→ **The task**
Set down every line from the one containing "tall boot in brown 730,477,73,116" through the last line of the records below, exactly as written, and leave out the pictures.

Coordinate-based change listings:
----
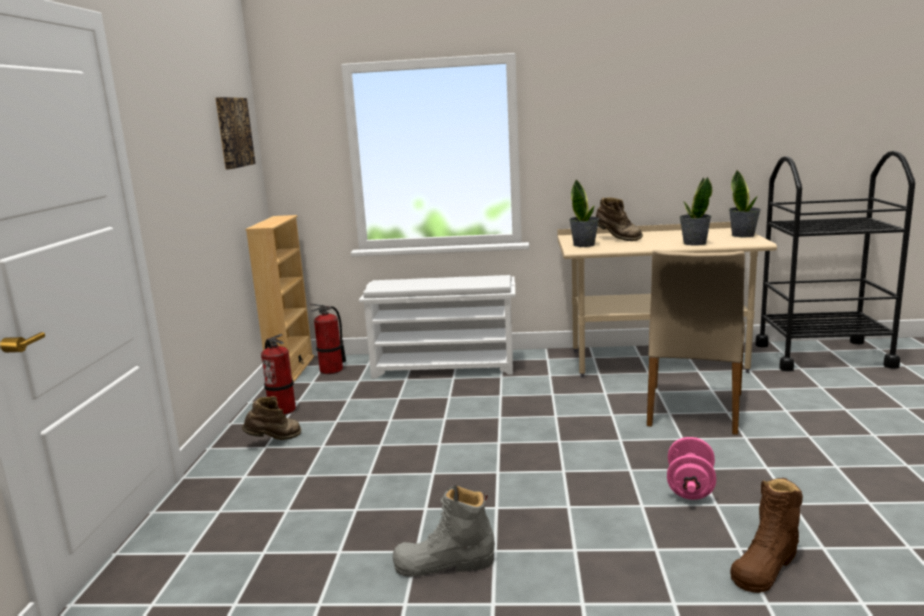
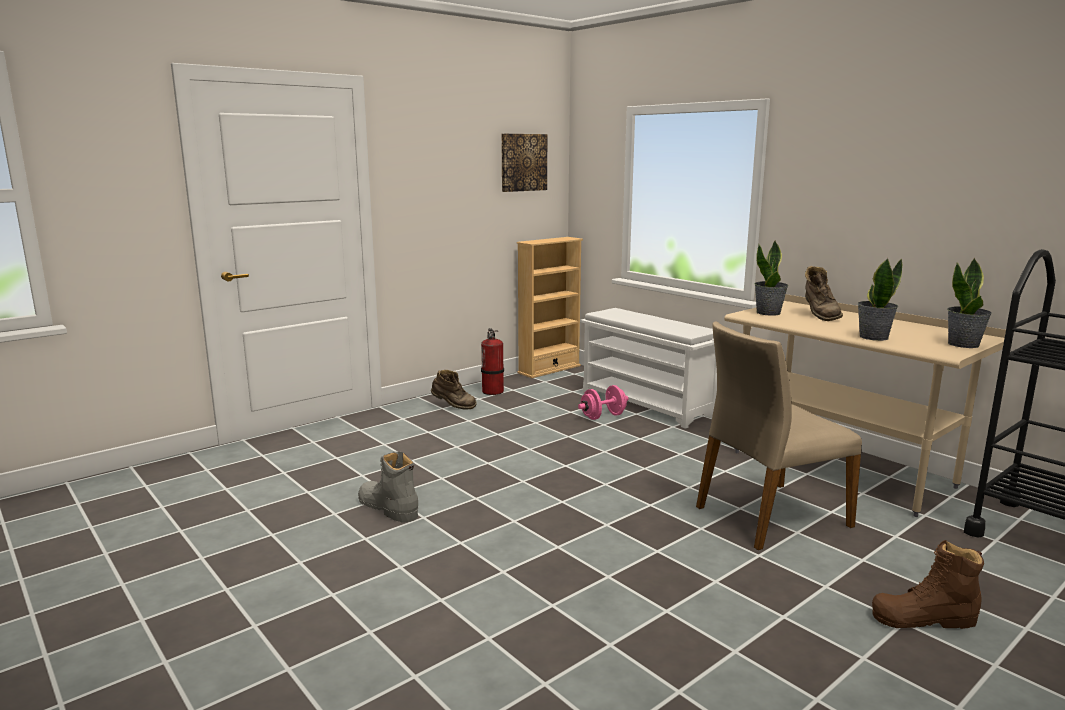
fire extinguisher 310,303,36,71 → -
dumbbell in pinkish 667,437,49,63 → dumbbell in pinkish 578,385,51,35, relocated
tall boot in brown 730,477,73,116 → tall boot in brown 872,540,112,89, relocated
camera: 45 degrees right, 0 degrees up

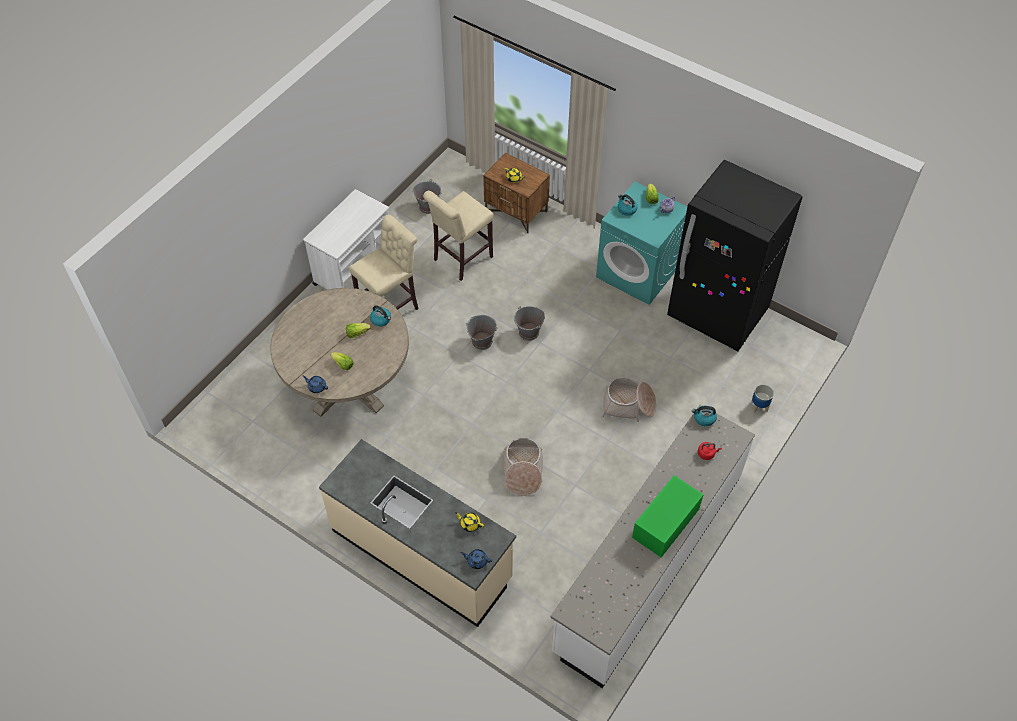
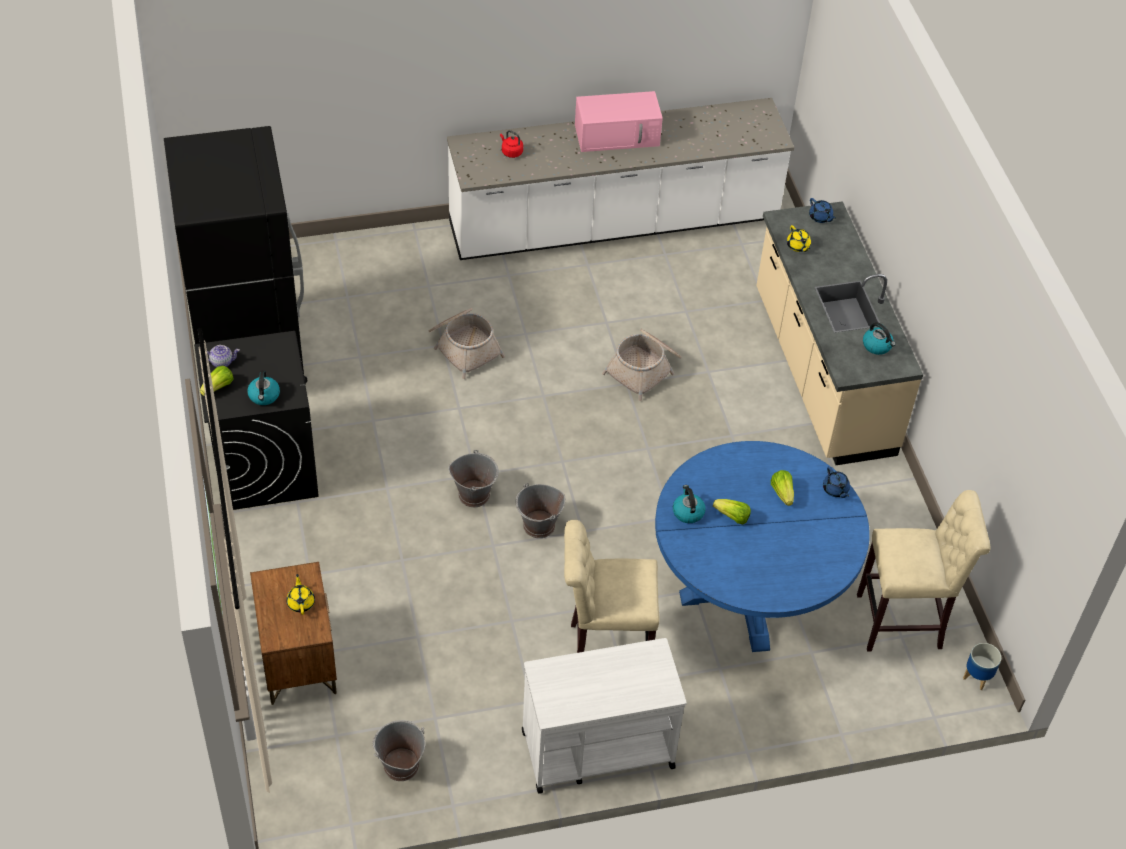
stool in sand-coloured 423,190,70,91 → stool in sand-coloured 857,490,134,162, relocated
kettle 692,406,25,20 → kettle 863,322,33,33, relocated
planter 751,384,23,28 → planter 963,643,38,47, relocated
dinner table in sand-coloured 270,288,139,129 → dinner table in blue 655,441,215,211
washing machine in blue-green 596,182,91,123 → washing machine in black-coloured 194,331,125,179
kitchen microwave in green 632,475,72,83 → kitchen microwave in pinkish 575,91,88,61
camera: 140 degrees left, 5 degrees down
----
→ **Reply**
tall boot in brown 730,477,73,116 → tall boot in brown 872,540,112,89, relocated
camera: 45 degrees right, 0 degrees up

stool in sand-coloured 423,190,70,91 → stool in sand-coloured 857,490,134,162, relocated
kettle 692,406,25,20 → kettle 863,322,33,33, relocated
planter 751,384,23,28 → planter 963,643,38,47, relocated
dinner table in sand-coloured 270,288,139,129 → dinner table in blue 655,441,215,211
washing machine in blue-green 596,182,91,123 → washing machine in black-coloured 194,331,125,179
kitchen microwave in green 632,475,72,83 → kitchen microwave in pinkish 575,91,88,61
camera: 140 degrees left, 5 degrees down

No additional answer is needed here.